Transcribe the records in their entirety, exactly as given.

Saved entries:
________

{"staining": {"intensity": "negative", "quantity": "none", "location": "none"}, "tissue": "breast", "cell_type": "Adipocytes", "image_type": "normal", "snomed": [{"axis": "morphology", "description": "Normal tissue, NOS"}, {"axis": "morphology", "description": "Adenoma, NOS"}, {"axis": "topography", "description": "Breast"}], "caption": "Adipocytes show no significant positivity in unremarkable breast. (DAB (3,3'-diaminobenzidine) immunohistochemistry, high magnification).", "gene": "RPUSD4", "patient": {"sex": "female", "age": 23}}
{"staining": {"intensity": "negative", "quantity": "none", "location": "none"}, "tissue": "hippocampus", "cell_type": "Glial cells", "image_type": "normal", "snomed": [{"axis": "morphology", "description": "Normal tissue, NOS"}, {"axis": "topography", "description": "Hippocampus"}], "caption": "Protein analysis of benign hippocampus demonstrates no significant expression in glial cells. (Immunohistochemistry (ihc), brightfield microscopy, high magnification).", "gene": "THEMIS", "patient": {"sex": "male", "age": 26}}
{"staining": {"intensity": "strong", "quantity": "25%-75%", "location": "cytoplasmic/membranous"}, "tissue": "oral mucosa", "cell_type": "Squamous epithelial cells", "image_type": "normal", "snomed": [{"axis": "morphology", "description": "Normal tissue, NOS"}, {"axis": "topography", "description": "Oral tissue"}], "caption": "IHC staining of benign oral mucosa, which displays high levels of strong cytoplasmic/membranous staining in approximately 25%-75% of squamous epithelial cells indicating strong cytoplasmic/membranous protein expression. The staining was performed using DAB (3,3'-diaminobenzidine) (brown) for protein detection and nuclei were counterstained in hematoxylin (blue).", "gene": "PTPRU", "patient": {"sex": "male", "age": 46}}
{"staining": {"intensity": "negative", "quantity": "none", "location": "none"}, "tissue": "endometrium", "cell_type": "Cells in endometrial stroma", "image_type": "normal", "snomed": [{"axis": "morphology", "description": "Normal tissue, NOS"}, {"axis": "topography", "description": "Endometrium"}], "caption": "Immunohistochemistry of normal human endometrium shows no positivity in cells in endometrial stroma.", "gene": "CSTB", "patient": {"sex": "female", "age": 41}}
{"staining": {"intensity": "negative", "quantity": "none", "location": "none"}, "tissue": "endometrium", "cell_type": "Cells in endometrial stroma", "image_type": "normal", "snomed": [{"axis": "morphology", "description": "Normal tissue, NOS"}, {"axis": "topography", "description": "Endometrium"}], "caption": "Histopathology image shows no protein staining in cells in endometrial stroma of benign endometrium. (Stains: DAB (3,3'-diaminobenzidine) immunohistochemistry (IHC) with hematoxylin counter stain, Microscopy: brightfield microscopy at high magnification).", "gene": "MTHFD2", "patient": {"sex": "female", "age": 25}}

________

◆ **Written answer**
{"staining": {"intensity": "negative", "quantity": "none", "location": "none"}, "tissue": "breast", "cell_type": "Adipocytes", "image_type": "normal", "snomed": [{"axis": "morphology", "description": "Normal tissue, NOS"}, {"axis": "morphology", "description": "Adenoma, NOS"}, {"axis": "topography", "description": "Breast"}], "caption": "Adipocytes show no significant positivity in unremarkable breast. (DAB (3,3'-diaminobenzidine) immunohistochemistry, high magnification).", "gene": "RPUSD4", "patient": {"sex": "female", "age": 23}}
{"staining": {"intensity": "negative", "quantity": "none", "location": "none"}, "tissue": "hippocampus", "cell_type": "Glial cells", "image_type": "normal", "snomed": [{"axis": "morphology", "description": "Normal tissue, NOS"}, {"axis": "topography", "description": "Hippocampus"}], "caption": "Protein analysis of benign hippocampus demonstrates no significant expression in glial cells. (Immunohistochemistry (ihc), brightfield microscopy, high magnification).", "gene": "THEMIS", "patient": {"sex": "male", "age": 26}}
{"staining": {"intensity": "strong", "quantity": "25%-75%", "location": "cytoplasmic/membranous"}, "tissue": "oral mucosa", "cell_type": "Squamous epithelial cells", "image_type": "normal", "snomed": [{"axis": "morphology", "description": "Normal tissue, NOS"}, {"axis": "topography", "description": "Oral tissue"}], "caption": "IHC staining of benign oral mucosa, which displays high levels of strong cytoplasmic/membranous staining in approximately 25%-75% of squamous epithelial cells indicating strong cytoplasmic/membranous protein expression. The staining was performed using DAB (3,3'-diaminobenzidine) (brown) for protein detection and nuclei were counterstained in hematoxylin (blue).", "gene": "PTPRU", "patient": {"sex": "male", "age": 46}}
{"staining": {"intensity": "negative", "quantity": "none", "location": "none"}, "tissue": "endometrium", "cell_type": "Cells in endometrial stroma", "image_type": "normal", "snomed": [{"axis": "morphology", "description": "Normal tissue, NOS"}, {"axis": "topography", "description": "Endometrium"}], "caption": "Immunohistochemistry of normal human endometrium shows no positivity in cells in endometrial stroma.", "gene": "CSTB", "patient": {"sex": "female", "age": 41}}
{"staining": {"intensity": "negative", "quantity": "none", "location": "none"}, "tissue": "endometrium", "cell_type": "Cells in endometrial stroma", "image_type": "normal", "snomed": [{"axis": "morphology", "description": "Normal tissue, NOS"}, {"axis": "topography", "description": "Endometrium"}], "caption": "Histopathology image shows no protein staining in cells in endometrial stroma of benign endometrium. (Stains: DAB (3,3'-diaminobenzidine) immunohistochemistry (IHC) with hematoxylin counter stain, Microscopy: brightfield microscopy at high magnification).", "gene": "MTHFD2", "patient": {"sex": "female", "age": 25}}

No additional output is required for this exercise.